§ TASK DESCRIPTION: Print each record below character for character.

§ RECORDS SUPPLIED:
┌──

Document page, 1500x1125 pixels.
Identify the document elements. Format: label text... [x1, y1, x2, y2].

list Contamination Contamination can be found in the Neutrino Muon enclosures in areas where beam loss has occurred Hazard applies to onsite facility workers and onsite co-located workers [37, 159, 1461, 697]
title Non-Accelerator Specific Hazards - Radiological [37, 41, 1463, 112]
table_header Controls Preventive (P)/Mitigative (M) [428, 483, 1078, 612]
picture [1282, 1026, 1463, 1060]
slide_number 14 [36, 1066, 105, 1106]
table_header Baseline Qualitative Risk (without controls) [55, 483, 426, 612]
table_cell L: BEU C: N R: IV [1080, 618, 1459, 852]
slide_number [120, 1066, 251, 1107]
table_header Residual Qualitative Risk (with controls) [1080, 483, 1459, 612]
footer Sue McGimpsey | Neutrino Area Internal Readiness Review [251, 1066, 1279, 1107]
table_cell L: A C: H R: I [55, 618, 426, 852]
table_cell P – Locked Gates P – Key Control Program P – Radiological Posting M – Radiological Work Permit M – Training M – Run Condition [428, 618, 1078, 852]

└──

§ SOLUTION TO THIS TASK:
Document page, 1500x1125 pixels.
Identify the document elements. Format: label text... [x1, y1, x2, y2].

list Contamination Contamination can be found in the Neutrino Muon enclosures in areas where beam loss has occurred Hazard applies to onsite facility workers and onsite co-located workers [37, 159, 1461, 697]
title Non-Accelerator Specific Hazards - Radiological [37, 41, 1463, 112]
table_header Controls Preventive (P)/Mitigative (M) [428, 483, 1078, 612]
picture [1282, 1026, 1463, 1060]
slide_number 14 [36, 1066, 105, 1106]
table_header Baseline Qualitative Risk (without controls) [55, 483, 426, 612]
table_cell L: BEU C: N R: IV [1080, 618, 1459, 852]
slide_number [120, 1066, 251, 1107]
table_header Residual Qualitative Risk (with controls) [1080, 483, 1459, 612]
footer Sue McGimpsey | Neutrino Area Internal Readiness Review [251, 1066, 1279, 1107]
table_cell L: A C: H R: I [55, 618, 426, 852]
table_cell P – Locked Gates P – Key Control Program P – Radiological Posting M – Radiological Work Permit M – Training M – Run Condition [428, 618, 1078, 852]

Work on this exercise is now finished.